Jury instructions are to be read together and taken as a whole with no one instruction taken out of context. A defendant is entitled to have jury instructions given which present his theory of the case, however, this entitlement is limited in that the court may refuse an instruction which incorrectly states the law, is covered fairly elsewhere in the instructions, or is without foundation in the evidence.
Id.
¶ 9. On appeal, Mullen argues that there was a factual basis that the act was committed in the heat of passion. Heat of passion has been defined by the supreme court as "a state of violent and uncontrollable rage engendered by a blow or certain other provocation given, which will reduce a homicide from the grade of murder to that of manslaughter." Graham v. State, 582 So.2d 1014, 1017-18 (Miss.1991). Anger alone does not constitute heat of passion, "there must not only be passion and anger to reduce a crime to manslaughter, but there must be such circumstances as would indicate that a normal mind would be roused to the extent that reason is overthrown and that passion usurps the mind destroying judgment." Parker v. State, 736 So.2d 521, 525(¶ 17) (Miss.Ct. App.1999) (quoting Calvin v. State, 175 Miss. 699, 168 So. 75, 76 (1936)).
¶ 10. Here, Mullen became upset at the party and then left the party. Later, he returned armed with a handgun, which he began to brandish before the guests as he spewed expletives. During this time, Baker was not even in the same room. Mullen claims that the argument he had with his mother and then the comment made by Baker caused the heat of passion manslaughter. While the conversation might have been heated with his mother, Baker was a mere bystander to it. He merely stated, "Man, ya'll need to quit." At that point, Mullen had words with Baker and then took the handgun and shot Baker in the head from close range.

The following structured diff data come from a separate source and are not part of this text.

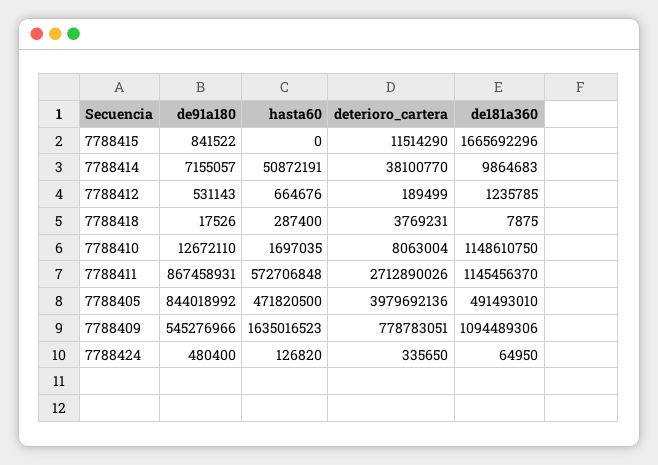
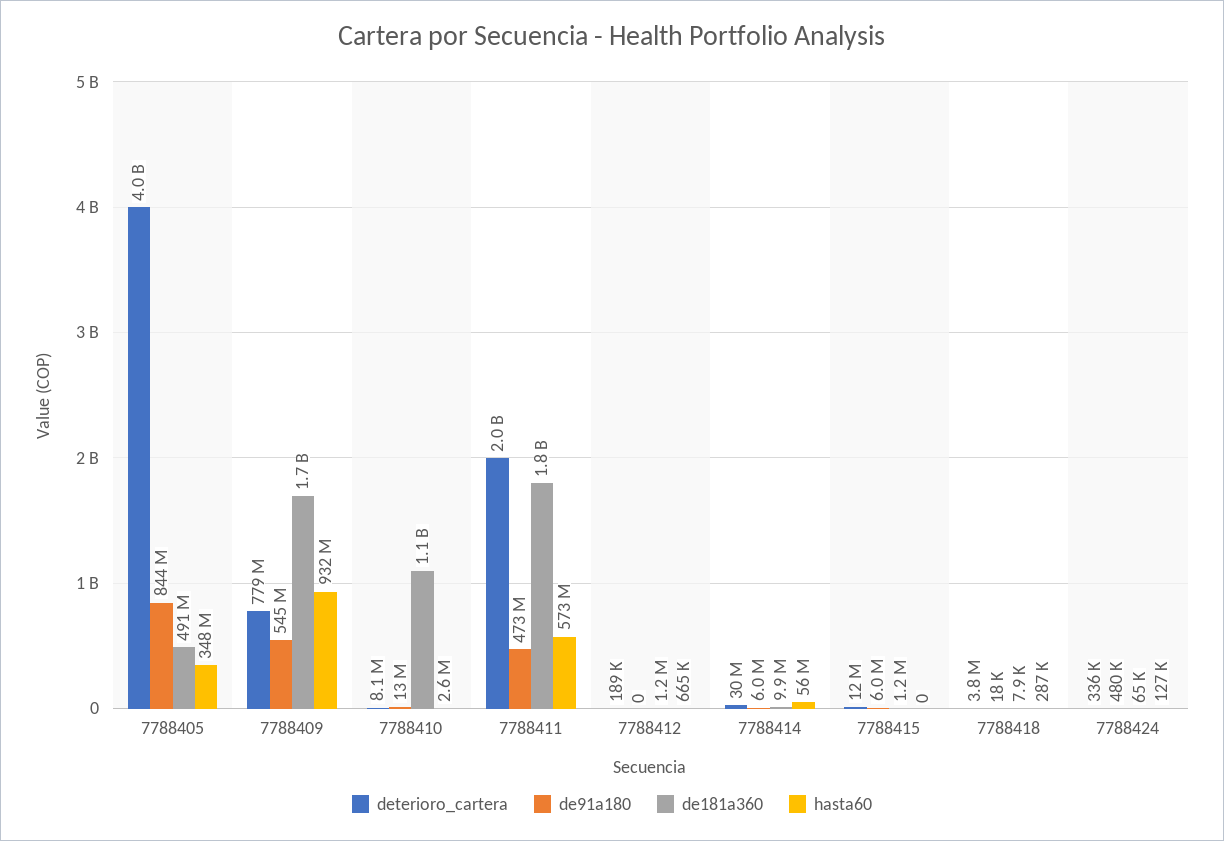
  {
    "de91a180": {
-     "7788415": 841522,
+     "7788415": 6000000,
-     "7788414": 7155057,
+     "7788414": 6000000,
-     "7788412": 531143,
+     "7788412": 0,
      "7788418": 17526,
      "7788410": 12672110,
-     "7788411": 867458931,
+     "7788411": 473000000,
      "7788405": 844018992,
      "7788409": 545276966,
      "7788424": 480400
    },
    "hasta60": {
      "7788415": 0,
-     "7788414": 50872191,
+     "7788414": 56000000,
      "7788412": 664676,
      "7788418": 287400,
-     "7788410": 1697035,
+     "7788410": 2600000,
      "7788411": 572706848,
-     "7788405": 471820500,
+     "7788405": 348000000,
-     "7788409": 1635016523,
+     "7788409": 932000000,
      "7788424": 126820
    },
    "deterioro_cartera": {
      "7788415": 11514290,
-     "7788414": 38100770,
+     "7788414": 30000000,
      "7788412": 189499,
      "7788418": 3769231,
      "7788410": 8063004,
-     "7788411": 2712890026,
+     "7788411": 2000000000,
      "7788405": 3979692136,
      "7788409": 778783051,
      "7788424": 335650
    },
    "de181a360": {
-     "7788415": 1665692296,
+     "7788415": 1200000,
      "7788414": 9864683,
      "7788412": 1235785,
      "7788418": 7875,
      "7788410": 1148610750,
-     "7788411": 1145456370,
+     "7788411": 1800000000,
      "7788405": 491493010,
-     "7788409": 1094489306,
+     "7788409": 1700000000,
      "7788424": 64950
    }
  }

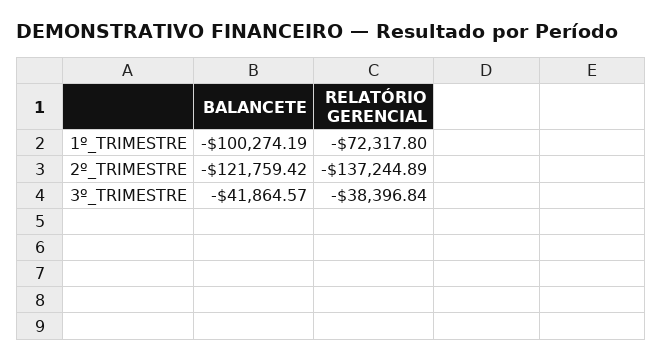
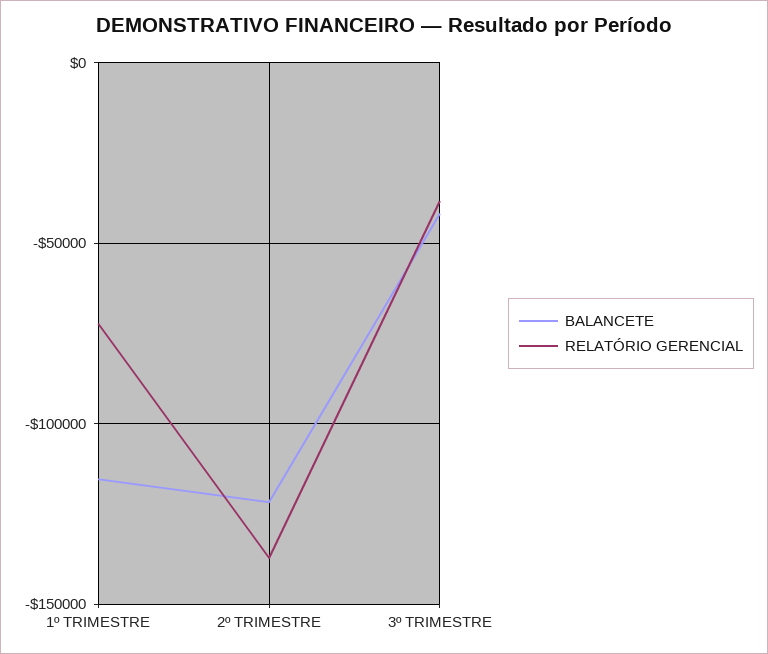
  {
    "BALANCETE": {
-     "1º_TRIMESTRE": -100274.19,
+     "1º_TRIMESTRE": -115000,
      "2º_TRIMESTRE": -121759.42,
      "3º_TRIMESTRE": -41864.57
    },
    "RELATÓRIO GERENCIAL": {
      "1º_TRIMESTRE": -72317.8,
      "2º_TRIMESTRE": -137244.89,
      "3º_TRIMESTRE": -38396.84
    }
  }

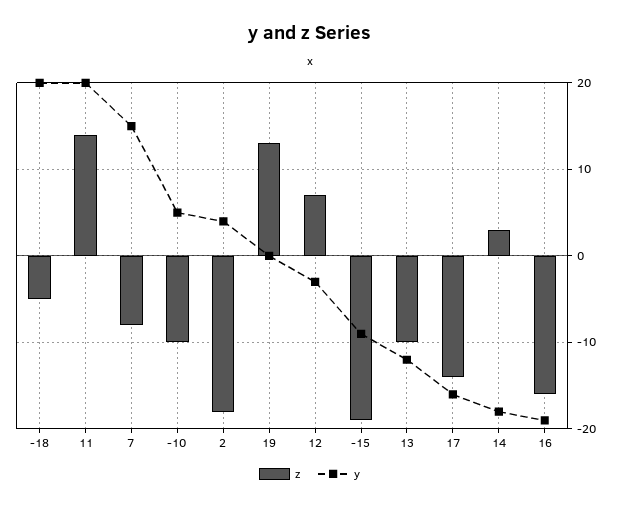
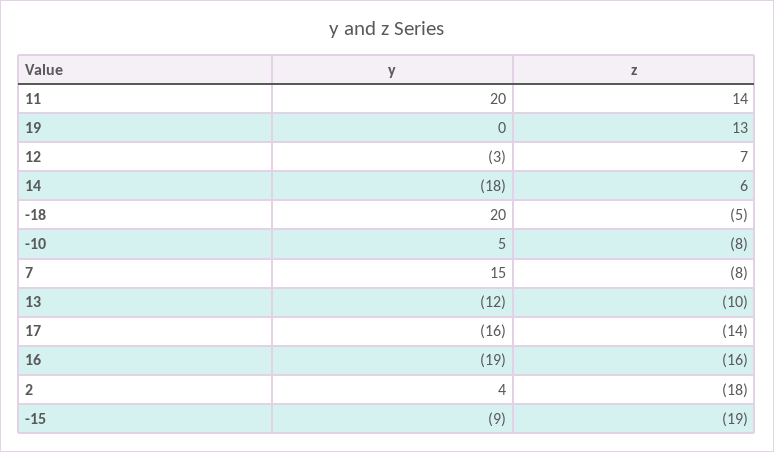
  {
    "z": {
      "-18": -5,
      "11": 14,
      "7": -8,
-     "-10": -10,
+     "-10": -8,
      "2": -18,
      "19": 13,
      "12": 7,
      "-15": -19,
      "13": -10,
      "17": -14,
-     "14": 3,
+     "14": 6,
      "16": -16
    },
    "y": {
      "-18": 20,
      "11": 20,
      "7": 15,
      "-10": 5,
      "2": 4,
      "19": 0,
      "12": -3,
      "-15": -9,
      "13": -12,
      "17": -16,
      "14": -18,
      "16": -19
    }
  }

¶ 11. From the testimony at trial, there is no evidence to support that anything occurred that would cause "a normal mind to be roused to the extent that reason is overthrown and that passion usurp[ed] the mind destroying judgment." Id. While *324 manslaughter is a lesser-included offense of murder, it is important to note that an instruction was given instructing the jury on culpable negligence manslaughter. We will address that instruction under Mullen's next allegation of error. We find that this allegation of error is without merit.
II. Whether the jury instructions for culpable negligence manslaughter and depraved heart murder were confusing to the jury or improperly stated the law.
¶ 12. Mullen argues that the jury was confused as to the difference between depraved heart murder and culpable negligence manslaughter. Mullen also claims that this confusion was furthered when the State and Mullen's counsel improperly instructed the jury on culpable negligence.
¶ 13. We first look to whether the jury was improperly instructed as to culpable negligence. Jury Instruction No. 6, offered by the State, and Jury Instruction No. 7, offered by the defense, both provided the same definition for culpable negligence. These instructions stated that culpable negligence "is conduct which exhibits or manifests a wanton or reckless disregard for the safety of human life, or such indifference to the consequences of the Defendant's act under the surrounding circumstances as to render his conduct tantamount to willfulness."
¶ 14. Mullen takes exception to the portion of the definition that states "to render his conduct tantamount to willfulness." He argues that there is no such requirement in the statute or case law. Further, Mullen claims that it brings the definition of culpable negligence to deliberation. Mullen is incorrect.
¶ 15. Indeed, the concluding portion of the definition included in the instructions is not found in the statute. However, it can be found in our case law. Speaking of the definition of culpable negligence, the supreme court held that, "[t]his [c]ourt more recently defined manslaughter by culpable negligence as `such gross negligence... as to evince a wanton or reckless disregard for the safety of human life, or such an indifference to the consequences of an act under the surrounding circumstances as to render such conduct tantamount to willfulness.'" Chandler v. State, 946 So.2d 355, 361(¶ 22) (Miss.2006) (quoting Shumpert v.